Buying post-harvest crop residue from farmers annually, and turning it into biogas, giving farmers 100,000 machines annually to get rid of crop stubble – these are some of the plans India is considering to help cut toxic air pollution. India is planning to set up over 100 biogas plants and provide thousands of farmers with machines to dispose of crop stubble. Reuters reported that the state-supported Indian Oil Corp Ltd will invite private companies to apply to set up 140 biogas plants that will use rice stubble as feed stock. Stubble burning after the harvests have caused massive periodic air pollution issues as mechanised harvesters leave more stubble than crop removed by hand. Experts are skeptical of the efficacy of the plans, saying Centre will have to engage with farmers with consistency, and people should not expect results next year. 

Over 260 Bihar farmers denied benefits over stubble burning 

The Bihar government blocked applications of over 260 farmers seeking state benefits as they burnt crop residue despite a state ban. The government said it was the first such decision to warn farmers not to burn crop residue as it adds to air pollution. The farmers will not be able to avail different schemes of the department through Direct Benefit Transfer. The maximum number of farmers booked for burning crops are from Bihar’s rice bowl districts of Rohtas and Kaimur. The others were from Bhojpur, Buxar, Nalanda, Patna and Gaya. During the first two weeks of December, Bihar’s capital Patna remained India’s most polluted city. Bihar’s farmers get subsidised power supply at the cost of Rs0.75 per unit. They also get a subsidy of Rs60 per litre of diesel, DTE reported. 

Experts shred Mumbai Clean Air Plan as “incoherent” 

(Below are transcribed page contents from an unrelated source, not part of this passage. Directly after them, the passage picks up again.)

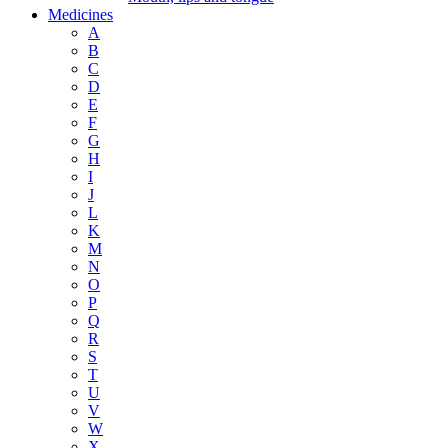
Medicines
A
B
C
D
E
F
G
H
I
J
L
K
M
N
O
P
Q
R
S
T
U
V
W
X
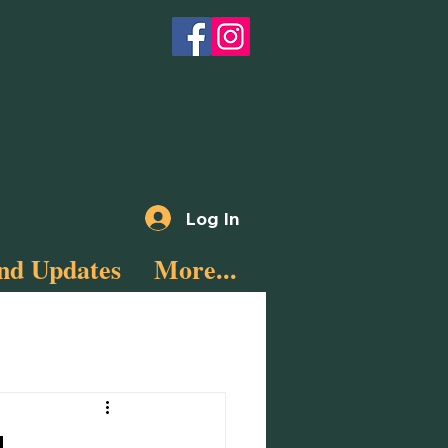
Log In
nd Updates
More...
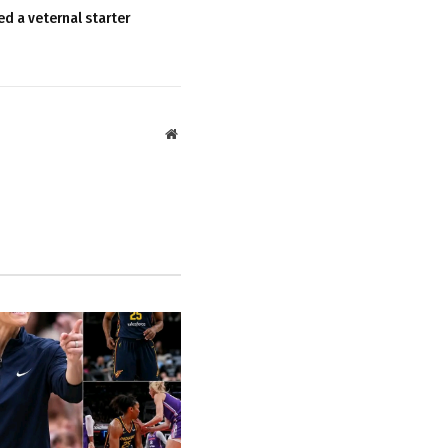
ed a veternal starter
Website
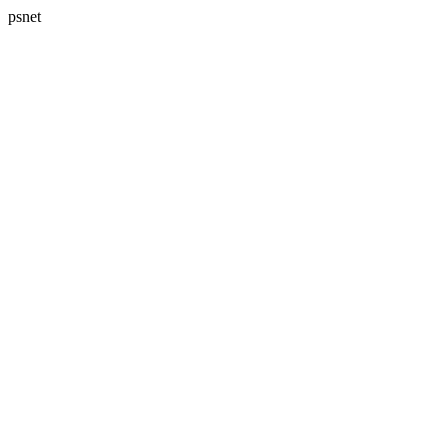
psnet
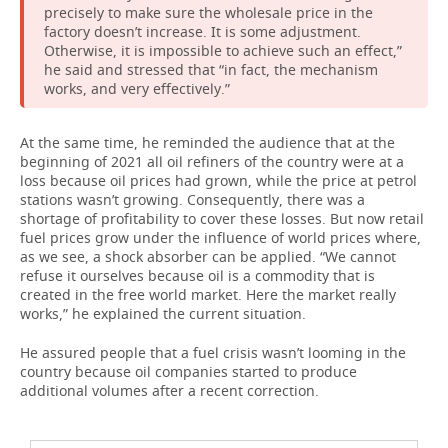
precisely to make sure the wholesale price in the
factory doesn’t increase. It is some adjustment.
Otherwise, it is impossible to achieve such an effect,”
he said and stressed that “in fact, the mechanism
works, and very effectively.”
At the same time, he reminded the audience that at the
beginning of 2021 all oil refiners of the country were at a
loss because oil prices had grown, while the price at petrol
stations wasn’t growing. Consequently, there was a
shortage of profitability to cover these losses. But now retail
fuel prices grow under the influence of world prices where,
as we see, a shock absorber can be applied. “We cannot
refuse it ourselves because oil is a commodity that is
created in the free world market. Here the market really
works,” he explained the current situation.
He assured people that a fuel crisis wasn’t looming in the
country because oil companies started to produce
additional volumes after a recent correction.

The Mumbai Clean Air Plan, submitted by Maharashtra Pollution Control Board (MPCB), was junked by leading pollution experts, who called it a cut-and-paste job “without reference” and coherence. The experts on transport recommended that the plan should have been built on Mumbai’s existing mobility infrastructure and should have cut down private transport growth. They also said the plan doesn’t talk about options like walking and cycling to move away from diesel vehicles. The panel on air quality data said Continuous Emission Monitoring System data should be made public so industries can be held accountable. Experts studying industry pollution pointed out that the plan is silent about pollution in Mahul, and the fact that 22% industrial emissions are from the Tata Power Plant. Experts said the plan also doesn’t fix responsibility for bulk emissions from construction and demolition work.

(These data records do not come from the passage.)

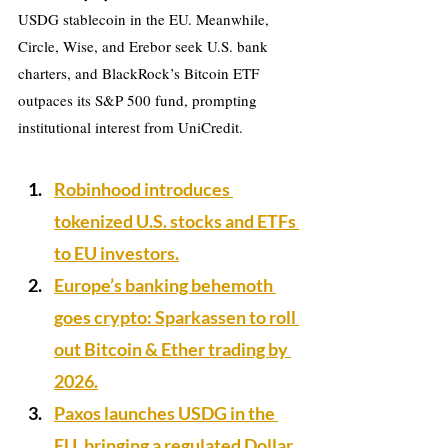
USDG stablecoin in the EU. Meanwhile, 
Circle, Wise, and Erebor seek U.S. bank 
charters, and BlackRock’s Bitcoin ETF 
outpaces its S&P 500 fund, prompting 
institutional interest from UniCredit.
Robinhood introduces 
tokenized U.S. stocks and ETFs 
to EU investors.
Europe’s banking behemoth 
goes crypto: Sparkassen to roll 
out Bitcoin & Ether trading by 
2026.
Paxos launches USDG in the 
EU, bringing a regulated Dollar 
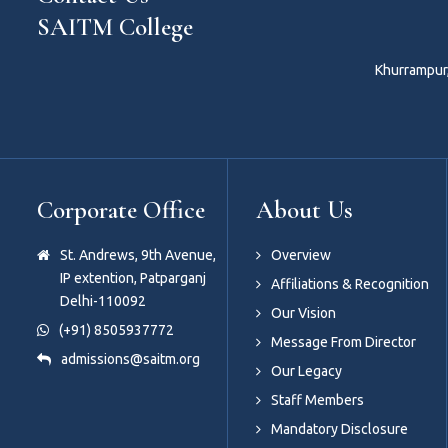
SAITM College
Khurrampur,
Corporate Office
About Us
St. Andrews, 9th Avenue,
Overview
IP extention, Patparganj
Affiliations & Recognition
Delhi-110092
Our Vision
(+91) 8505937772
Message From Director
admissions@saitm.org
Our Legacy
Staff Members
Mandatory Disclosure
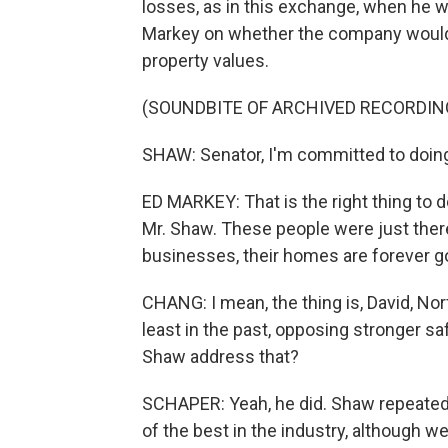
losses, as in this exchange, when he
Markey on whether the company woul
property values.
(SOUNDBITE OF ARCHIVED RECORDIN
SHAW: Senator, I'm committed to doing 
ED MARKEY: That is the right thing to 
Mr. Shaw. These people were just there 
businesses, their homes are forever go
CHANG: I mean, the thing is, David, Nor
least in the past, opposing stronger safe
Shaw address that?
SCHAPER: Yeah, he did. Shaw repeatedl
of the best in the industry, although 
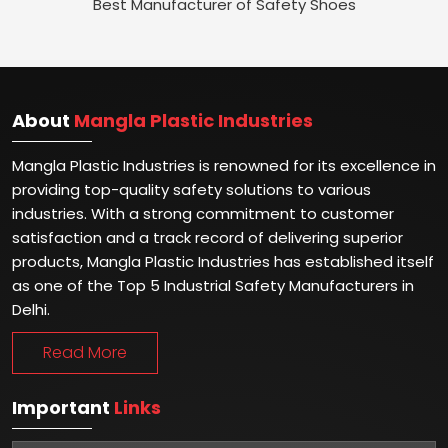
Best Manufacturer of Safety Shoes
About
Mangla Plastic Industries
Mangla Plastic Industries is renowned for its excellence in
providing top-quality safety solutions to various
industries. With a strong commitment to customer
satisfaction and a track record of delivering superior
products, Mangla Plastic Industries has established itself
as one of the Top 5 Industrial Safety Manufacturers in
Delhi.
Read More
Important
Links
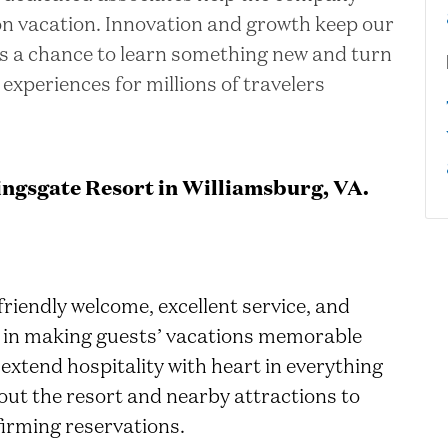
 on vacation. Innovation and growth keep our
is a chance to learn something new and turn
 experiences for millions of travelers
ngsgate Resort in Williamsburg, VA.
friendly welcome, excellent service, and
art in making guests’ vacations memorable
 extend hospitality with heart in everything
out the resort and nearby attractions to
irming reservations.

Parliament panel: Vehicles carrying goods from other states worsening Delhi air pollution

It was a hugely toxic start to the fortnight for Delhi. Nine out of 35 monitoring stations recorded “severe” level of air pollution on December 10. The average level of deadly PM2.5 particles, was (212.1 ug/m3) over three times the Indian safe limit (60ug/m3). The WHO safe limit is 25 ug/m3. The latest report presented in Parliament revealed how traffic carrying goods from neighbouring states was worsening the air in Delhi more than ever.  Every fifth freight carrier (21.35% of the total) that entered the city in 2018 did so only to reach some other destination, said The Management of Worsening Traffic Situation in Delhi, a report tabled in Parliament. According to Central Road Research Institute (CRRI), half of the over 12 lakh vehicles on Delhi’s roads daily  in 2018 were from other states — up from 10 lakh and nearly 5 lakh respectively in 2009.

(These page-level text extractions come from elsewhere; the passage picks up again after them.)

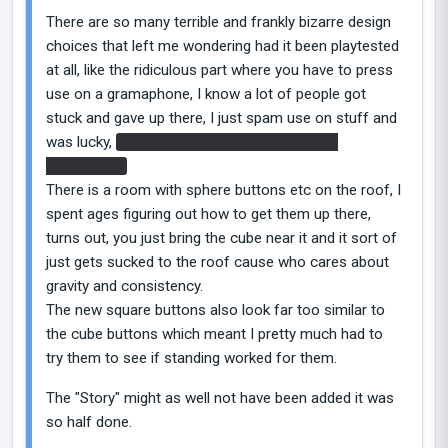
There are so many terrible and frankly bizarre design
choices that left me wondering had it been playtested
at all, like the ridiculous part where you have to press
use on a gramaphone, I know a lot of people got
stuck and gave up there, I just spam use on stuff and
was lucky,
which leads to the totally random
Borealis???
There is a room with sphere buttons etc on the roof, I
spent ages figuring out how to get them up there,
turns out, you just bring the cube near it and it sort of
just gets sucked to the roof cause who cares about
gravity and consistency.
The new square buttons also look far too similar to
the cube buttons which meant I pretty much had to
try them to see if standing worked for them.
The "Story" might as well not have been added it was
so half done.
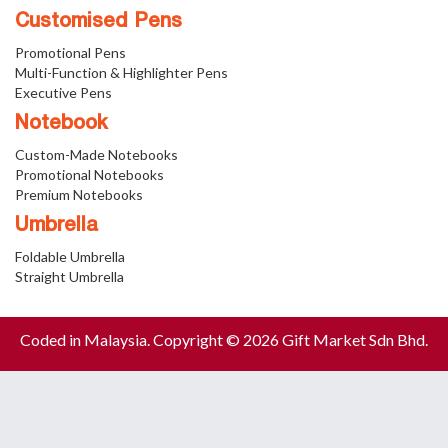
Customised Pens
Promotional Pens
Multi-Function & Highlighter Pens
Executive Pens
Notebook
Custom-Made Notebooks
Promotional Notebooks
Premium Notebooks
Umbrella
Foldable Umbrella
Straight Umbrella
Coded in Malaysia. Copyright © 2026 Gift Market Sdn Bhd.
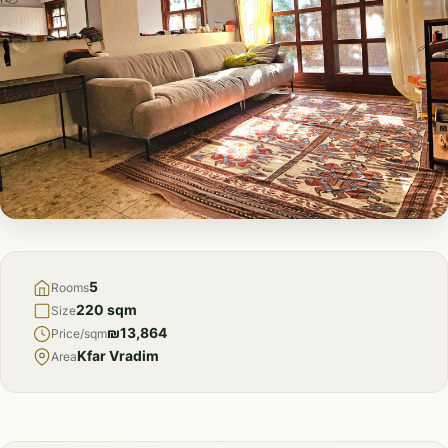
FOR
SALE
5
Rooms
220 sqm
Size
₪13,864
Price/sqm
Kfar Vradim
Area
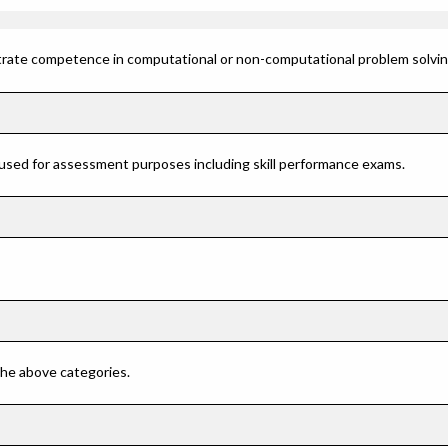
rate competence in computational or non-computational problem solving 
 used for assessment purposes including skill performance exams.
 the above categories.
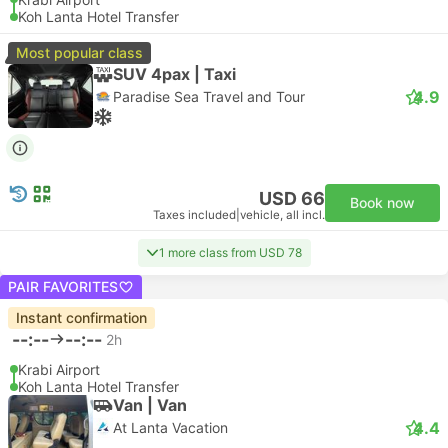
Koh Lanta Hotel Transfer
Most popular class
SUV 4pax | Taxi
4.9
Paradise Sea Travel and Tour
USD 66
Book now
Taxes included
|
vehicle, all incl.
1 more class from USD 78
PAIR FAVORITES
Instant confirmation
--:--
--:--
2h
Krabi Airport
Koh Lanta Hotel Transfer
Van | Van
4.4
At Lanta Vacation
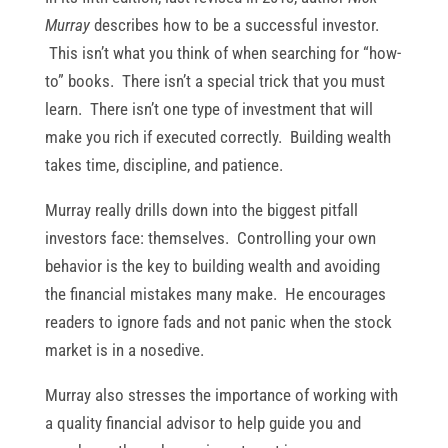
Murray
describes how to be a successful investor.
This isn’t what you think of when searching for “how-
to” books. There isn’t a special trick that you must
learn. There isn’t one type of investment that will
make you rich if executed correctly. Building wealth
takes time, discipline, and patience.
Murray really drills down into the biggest pitfall
investors face: themselves. Controlling your own
behavior is the key to building wealth and avoiding
the financial mistakes many make. He encourages
readers to ignore fads and not panic when the stock
market is in a nosedive.
Murray also stresses the importance of working with
a quality financial advisor to help guide you and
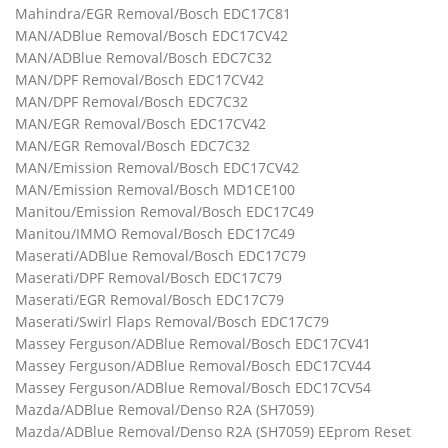
Mahindra/EGR Removal/Bosch EDC17C81
MAN/ADBlue Removal/Bosch EDC17CV42
MAN/ADBlue Removal/Bosch EDC7C32
MAN/DPF Removal/Bosch EDC17CV42
MAN/DPF Removal/Bosch EDC7C32
MAN/EGR Removal/Bosch EDC17CV42
MAN/EGR Removal/Bosch EDC7C32
MAN/Emission Removal/Bosch EDC17CV42
MAN/Emission Removal/Bosch MD1CE100
Manitou/Emission Removal/Bosch EDC17C49
Manitou/IMMO Removal/Bosch EDC17C49
Maserati/ADBlue Removal/Bosch EDC17C79
Maserati/DPF Removal/Bosch EDC17C79
Maserati/EGR Removal/Bosch EDC17C79
Maserati/Swirl Flaps Removal/Bosch EDC17C79
Massey Ferguson/ADBlue Removal/Bosch EDC17CV41
Massey Ferguson/ADBlue Removal/Bosch EDC17CV44
Massey Ferguson/ADBlue Removal/Bosch EDC17CV54
Mazda/ADBlue Removal/Denso R2A (SH7059)
Mazda/ADBlue Removal/Denso R2A (SH7059) EEprom Reset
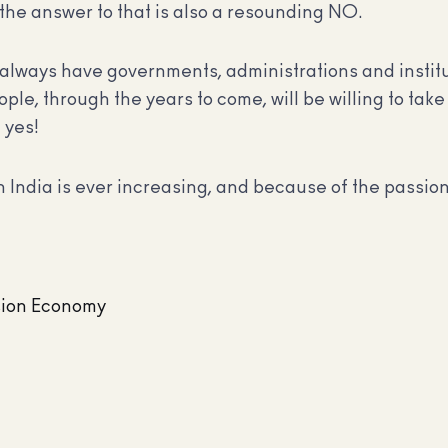
 the answer to that is also a resounding NO.
always have governments, administrations and institut
e, through the years to come, will be willing to take
 yes!
 India is ever increasing, and because of the passion 
sion Economy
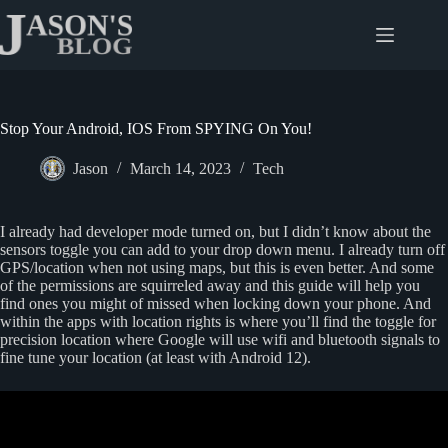
Skip
to
content
Stop Your Android, IOS From SPYING On You!
Jason
March 14, 2023
Tech
I already had developer mode turned on, but I didn’t know about the
sensors toggle you can add to your drop down menu. I already turn off
GPS/location when not using maps, but this is even better. And some
of the permissions are squirreled away and this guide will help you
find ones you might of missed when locking down your phone. And
within the apps with location rights is where you’ll find the toggle for
precision location where Google will use wifi and bluetooth signals to
fine tune your location (at least with Android 12).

U-turn: Maruti quitting diesel? Not just yet

Maruti has given up plans to let go of diesel vehicles because its rivals Hyundai, M&M and Tata Motors continue to sell the same. Maruti will stop selling diesel cars ahead of April 1 deadline to meet new emission norms, but plans to re-enter the market in 2021, ET reported. Maruti has begun work on a 1.5-litre diesel engine that meets BS-VI standards.